Selain “berhasil” membuat istilah “mangan ora mangan sing penting kumpul”, VOC juga “berhasil” membuat blangkon Yogyakarta dan blangkon Solo (Surakarta) menjadi berbeda bentuknya. Ini semua disebabkan Perjanjian Giyanti yang, kesepakatan antara VOC dengan Mataram., yang ditandatangani 13 Februari 1755.
Inti Perjanjian Giyanti adalah Mataram dibagi menjadi dua bagian. Bagian di sebelah timur Kali Opak dikuasai oleh pewaris tahta Mataram, yaitu Sunan Pakubuwana III dan tetap berkedudukan di Surakarta (Solo). Sedangkan bagian di sebelah barat yang sebenarnya merupakan daerah Mataram yang asli),diserahkan kepada Pangeran Mangkubumi sekaligus ia diangkat menjadi Sultan Hamengku Buwana I, berkedudukan di Yogyakarta. Di dalam perjanjian itu juga terdapat klausul, bahwa jika diperlukan maka pihak VOC dapat menentukan siapa yang menguasai kedua wilayah itu.
Menurut sejarawan Universitas Indonesia, Prof. Dr. Djoko Marihandono, gara-gara itu juga maka untuk membedakan orang Yogyakarta atau orang Surakarta, blangkon atau tutup kepala dari kedua wilayah itu dibuat berbeda. Hal itu dikemukakan Djoko pada diskusi tentang Dr. Angka, salah satu pendiri Boedi Oetomo, yang diselenggarakan di Museum Kebangkitan Nasional, Jalan Kwini, Jakarta Pusat, pada 30 November 2016.
Diuraikan oleh Djoko, tipikal wajah dan bentuk tubuh orang di kedua wilayah itu sama. Mereka pun menggunakan bahasa yang sama, yaitu Bahasa Jawa, serta tradisinya pun sama. Maka untuk membedakan, dibuatlah blangkon yang berbeda untuk orang Yogya dan orang Solo.

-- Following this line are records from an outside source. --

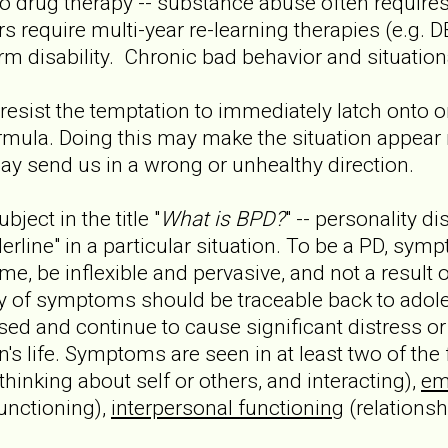
o drug therapy -- substance abuse often requires 
rs require multi-year re-learning therapies (e.g.
m disability. Chronic bad behavior and situationa
to resist the temptation to immediately latch onto
formula. Doing this may make the situation appe
t may send us in a wrong or unhealthy direction.
bject in the title "
What is BPD?
" -- personality dis
erline" in a particular situation. To be a PD, sy
me, be inflexible and pervasive, and not a result 
ory of symptoms should be traceable back to adole
d and continue to cause significant distress or
's life. Symptoms are seen in at least two of the
 thinking about self or others, and interacting),
em
unctioning),
interpersonal functioning
(relationsh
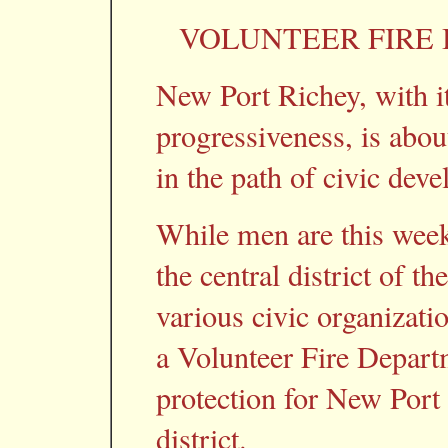
VOLUNTEER FIRE
New Port Richey, with it
progressiveness, is abou
in the path of civic dev
While men are this week
the central district of 
various civic organizatio
a Volunteer Fire Depart
protection for New Port
district.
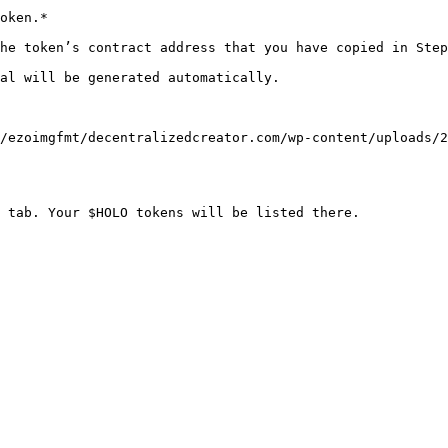
oken.*

he token’s contract address that you have copied in Step
al will be generated automatically.

/ezoimgfmt/decentralizedcreator.com/wp-content/uploads/2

Perbedaan utama adalah di bagian belakang blangkon, yang disebut “mondholan”. Dalam bahasa umum, sering disebut “telur di belakang blangkon”. Blangkon khas Yogyakarta mempunyai mondholan berbentuk bulat telur, sedangkan pada blangkon Solo seperti dikatakan Djoko, “telurnya sudah pecah” alias tidak ada mondholan atau bentuk bulat telur itu. Jadi, dengan melihat bentuk blangkonnya, orang langsung tahu apakah dia warga Yogya atau warga Solo.
Perbedaan lain bisa dilihat dari bentuk wayang kulit antara wayang Yogya dan wayang Solo. Wayang Yogya umumnya dibuat berpostur lebih kekar, dibandingkan wayang Solo yang lebih jangkung dan langsing. Sedangkan untuk wayang putri, pada wayang Yogya kainnya menjuntai ke depan, sedangkan wayang Solo kainnya jatuhnya ke belakang.
Gara-gara VOC dan Perjanjian Giyanti ternyata bisa membuat banyak perbedaan. Mulai dari munculnya istilah “mangan ora mangan sing penting kumpul”, sampai blangkon dan wayang Yogya yang berbeda dengan Solo.